Vitamin D activity and role has been especially investigated for prostate, breast, colorectal, and skin cancer. The antiproliferative, pro-differentiating, and anti-metastatic effects of vitamin D metabolites on prostate cells have been demonstrated in vitro but are not always as obvious in vivo. In mammary gland, vitamin D activity is known to contribute to the physiological development of the gland, while low levels of circulating 25(OH)D were correlated to the risk of developing breast cancer. In breast cancer cells, CYP24A1, which promotes the degradation of 1,25(OH) 2D, is increased, so suggesting that the malignant tissue has a tendency to inactivate the vitamin D pathway.

It is now well established whether vitamin D and its metabolites act as inhibitors of colorectal cancer progression. However, it is likely that vitamin D influences both the initiation and progression of colorectal cancer interacting with Wnt/beta-catenin signaling and the innate immune response.

To establish the relationship between vitamin D and risk of melanoma is not easy and data available to date are insufficient to draw realistic conclusions. A protective role of vitamin D in melanoma is suggested by the evidence that the 1,25(OH)2D regulates cell growth and apoptosis in human keratinocytes, exerts antioxidative, cytoprotective, and immunomodulatory effects in the skin, protects human keratinocytes against UV-B-induced cell damage. A recent study showed that higher 25(OH)D levels were associated with lower Breslow thickness at diagnosis and were independently protective of relapse and death.

The pathway of vitamin D seems to be involved in the development of endocrine and neuroendocrine tumors too, but few and contrasting data are available to date. Some studies highlighted the complex relationship between Pit-1 (pituitary transcription factor), a transcription factor present in pituitary and other tissues, and VDR. Regarding differentiated thyroid carcinoma cells, an antiproliferative effects of vitamin D (G1 phase arrest and accumulation of p27) in a dose-dependent manner has been reported. In MEN1, VDR gene resulted to be scarcely expressed, probably due to menin deficiency, characteristic of the syndrome.

Vitamin D may also plays a role in the genetic predisposition to cancer development. The relationship between some tumor types and specific SNPs of the VDR gene has been investigated. About 200 different SNPs of VDR have been described. The VDR SNPs more frequently evaluated are Fok1, Bsm1, Taq1, Apa1, EcoRV, Cdx2. The strongest relationship was found between BsmI, FokI and melanoma, BsmI, FokI, ApaI and prostate cancer, BsmI, FokI, TaqI and breast cancer. However, at now data are often contradictory and it is still not possible to achieve any conclusion about the correlation between VDR genotype and cancer occurrence.

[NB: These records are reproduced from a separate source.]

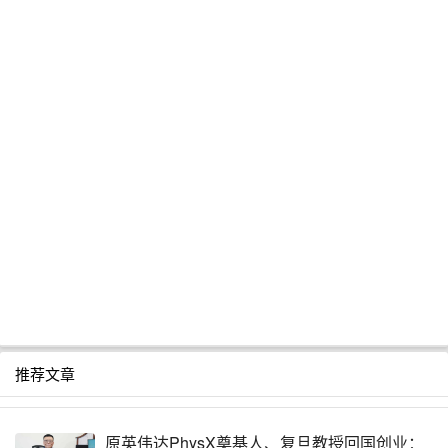
推荐文章
原英伟达PhysX奠基人、复旦教授回国创业：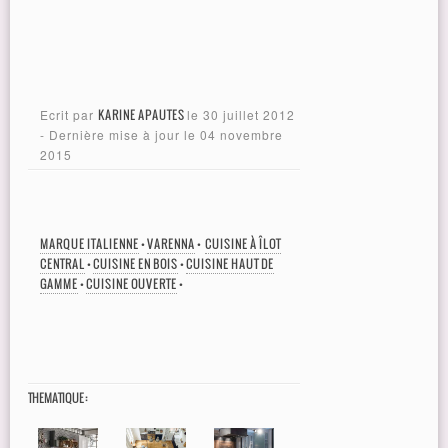
Ecrit par
KARINE APAUTES
le
30 juillet 2012
- Dernière mise à jour le
04 novembre
2015
MARQUE ITALIENNE
•
VARENNA
•
CUISINE À ÎLOT
CENTRAL
•
CUISINE EN BOIS
•
CUISINE HAUT DE
GAMME
•
CUISINE OUVERTE
•
THEMATIQUE :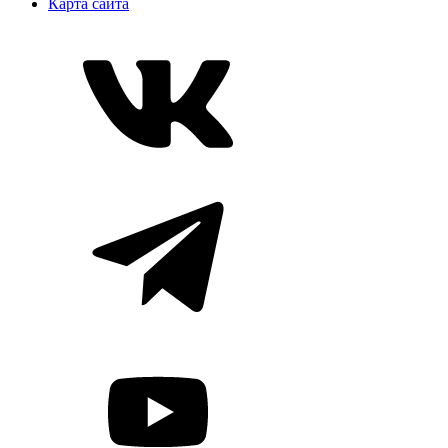
Карта сайта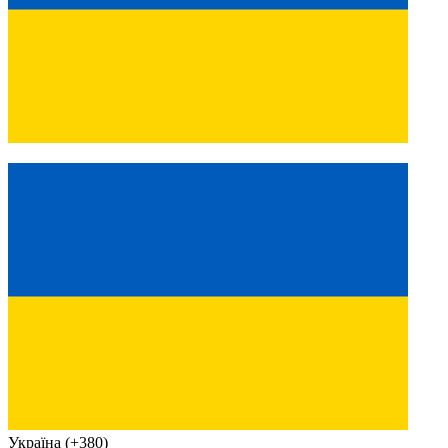
Україна (+380)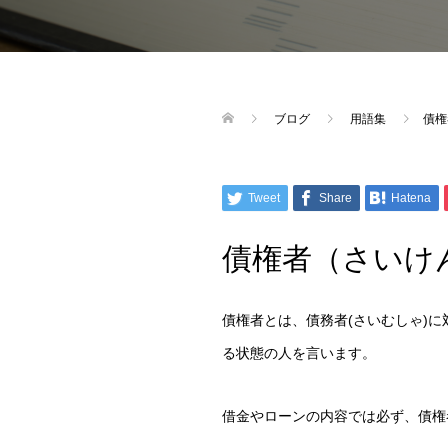
ブログ
用語集
債権
Tweet
Share
Hatena
債権者（さいけ
債権者とは、債務者(さいむしゃ)
る状態の人を言います。
借金やローンの内容では必ず、債権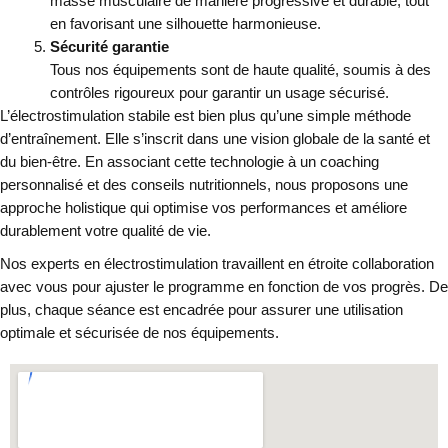
masse musculaire de manière progressive et durable, tout
en favorisant une silhouette harmonieuse.
Sécurité garantie
Tous nos équipements sont de haute qualité, soumis à des
contrôles rigoureux pour garantir un usage sécurisé.
L’électrostimulation stabile est bien plus qu’une simple méthode
d’entraînement. Elle s’inscrit dans une vision globale de la santé et
du bien-être. En associant cette technologie à un coaching
personnalisé et des conseils nutritionnels, nous proposons une
approche holistique qui optimise vos performances et améliore
durablement votre qualité de vie.
Nos experts en électrostimulation travaillent en étroite collaboration
avec vous pour ajuster le programme en fonction de vos progrès. De
plus, chaque séance est encadrée pour assurer une utilisation
optimale et sécurisée de nos équipements.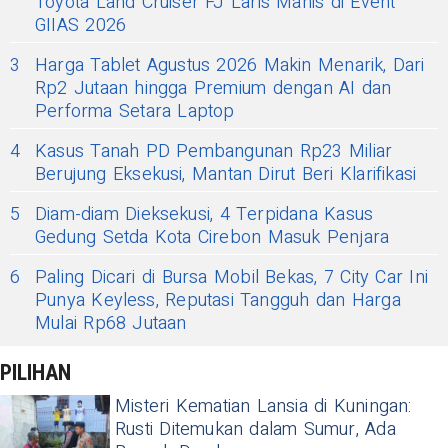
Toyota Land Cruiser FJ Laris Manis di Event
GIIAS 2026
3
Harga Tablet Agustus 2026 Makin Menarik, Dari
Rp2 Jutaan hingga Premium dengan AI dan
Performa Setara Laptop
4
Kasus Tanah PD Pembangunan Rp23 Miliar
Berujung Eksekusi, Mantan Dirut Beri Klarifikasi
5
Diam-diam Dieksekusi, 4 Terpidana Kasus
Gedung Setda Kota Cirebon Masuk Penjara
6
Paling Dicari di Bursa Mobil Bekas, 7 City Car Ini
Punya Keyless, Reputasi Tangguh dan Harga
Mulai Rp68 Jutaan
PILIHAN
Misteri Kematian Lansia di Kuningan:
Rusti Ditemukan dalam Sumur, Ada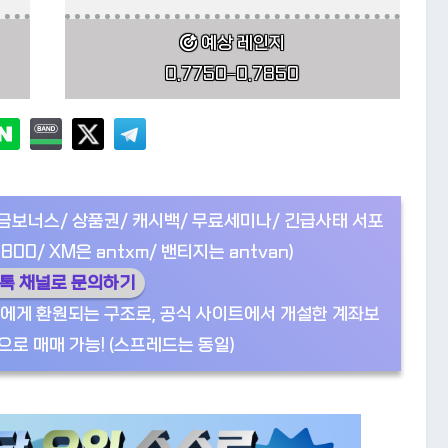
예상 레인지
0.7750–0.7850
입금보너스/ 상품권/ 캐시백/ 무료세미나/ 긴급사태 서포
800/ XM은 antxm/ 밴티지는 antvan)
카톡 채널로 문의하기
에게 환원되는 구조로, 공식 사이트에서 개설한 계좌보
로 매매 가능! (스프레드는 동일)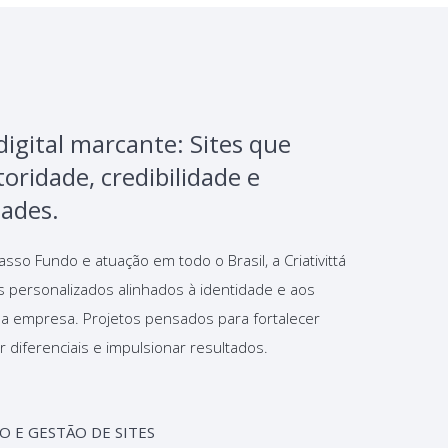
digital marcante: Sites que
oridade, credibilidade e
ades.
so Fundo e atuação em todo o Brasil, a Criativittá
s personalizados alinhados à identidade e aos
da empresa. Projetos pensados para fortalecer
 diferenciais e impulsionar resultados.
O E GESTÃO DE SITES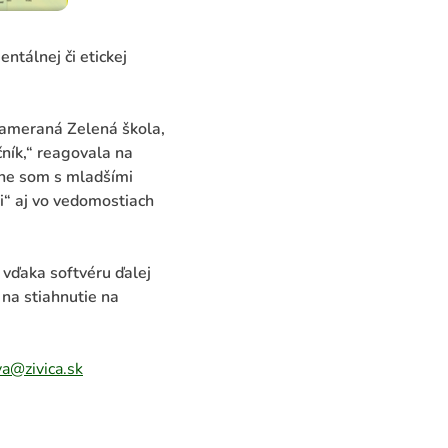
tálnej či etickej
zameraná Zelená škola,
ník,“ reagovala na
bne som s mladšími
i“ aj vo vedomostiach
 vďaka softvéru ďalej
na stiahnutie na
a@zivica.sk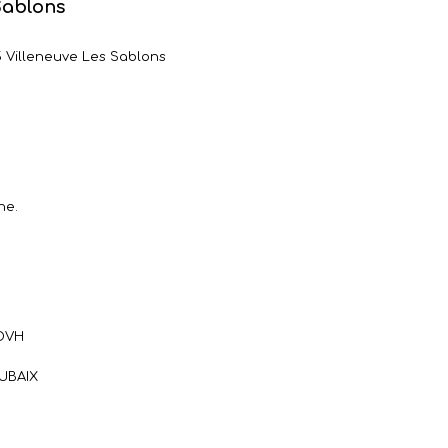
Sablons
5 Villeneuve Les Sablons
ne.
 OVH
OUBAIX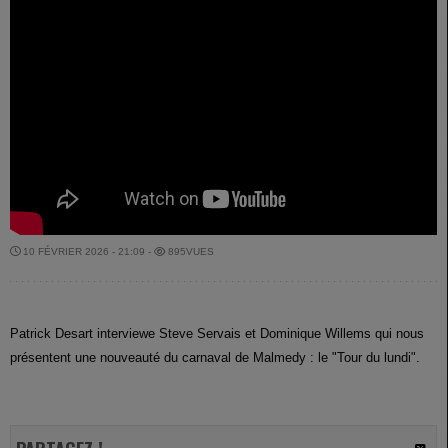
10 FÉVRIER 2026 - 21:09 -
895VUES
Patrick Desart interviewe Steve Servais et Dominique Willems qui nous
présentent une nouveauté du carnaval de Malmedy : le "Tour du lundi".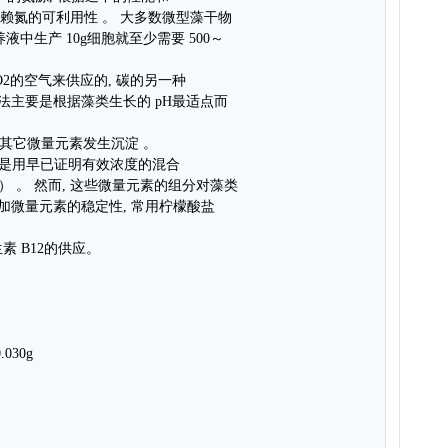
依赖氮的可利用性 。 大多数微型藻干物
养液中生产 10g细胞就至少需要 500～
CO2的空气来供应的, 碳的另一种
法主要是根据藻类生长的 pH最适点而
镁和其它微量元素发生沉淀 。
常是用早已证明有效浓度的混合
围 ） 。 然而, 这些微量元素的组分对藻类
加微量元素的稳定性, 常用柠檬酸盐
 B12的供应。
.030g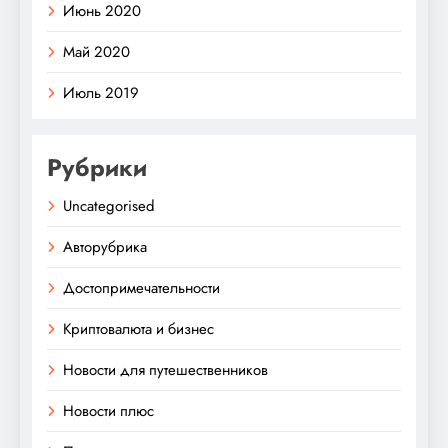
Июнь 2020
Май 2020
Июль 2019
Рубрики
Uncategorised
Авторубрика
Достопримечательности
Криптовалюта и бизнес
Новости для путешественников
Новости плюс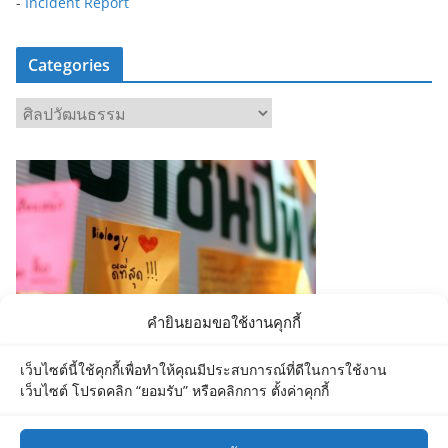
-
Incident Report
Categories
C
a
t
e
g
o
r
i
e
คำยินยอมขอใช้งานคุกกี้
s
เว็บไซต์นี้ใช้คุกกี้เพื่อทำให้คุณมีประสบการณ์ที่ดีในการใช้งาน
เว็บไซต์ โปรดคลิก “ยอมรับ” หรือคลิกการ ตั้งค่าคุกกี้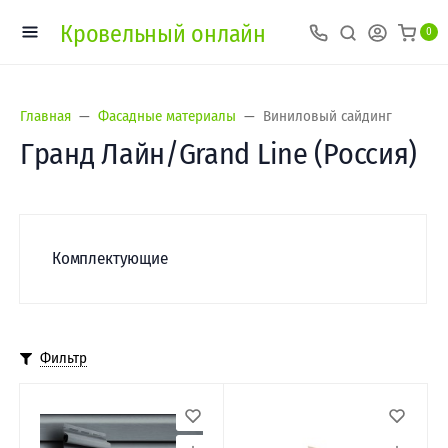
Кровельный онлайн
0
Главная
Фасадные материалы
Виниловый сайдинг
Гранд Лайн/Grand Line (Россия)
Комплектующие
Фильтр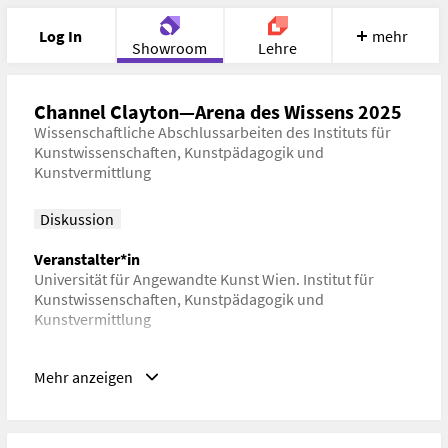
Log In
mehr
Showroom
Lehre
Portfolio
Image
Cloud
Chat
Channel Clayton—Arena des Wissens 2025
Wissenschaftliche Abschlussarbeiten des Instituts für
Kunstwissenschaften, Kunstpädagogik und
Meet
Recherche
Hilfe
Kunstvermittlung
Diskussion
Veranstalter*in
Universität für Angewandte Kunst Wien. Institut für
Kunstwissenschaften, Kunstpädagogik und
Kunstvermittlung
Datum
Mehr anzeigen
26. Juni 2025– 16:00–18:00 Universität für angewandte
Kunst in Wien, Wien, Österreich (Oskar Kokoschka-Platz)
Schlagwörter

Further studies are required to better clarify the molecular mechanisms of the antineoplastic activity of vitamin D and site- and tumor-specific expression and function of vitamin D pathway. In our opinion, one of the most intriguing aspect to explore in the next future is the role of vitamin D supplementation in the general population or in populations susceptible to specific types of tumors, in order to establish if it is protective against cancer development. It will be also interesting to explore therapeutic applications of vitamin D and its analogs in patients with cancer. In particular, better understanding of responsive phenotypes and specific combination with cytotoxic drugs are promising tools for the future use of vitamin D in cancer treatment.

Conflict of Interest Statement

The authors declare that the research was conducted in the absence of any commercial or financial relationships that could be construed as a potential conflict of interest.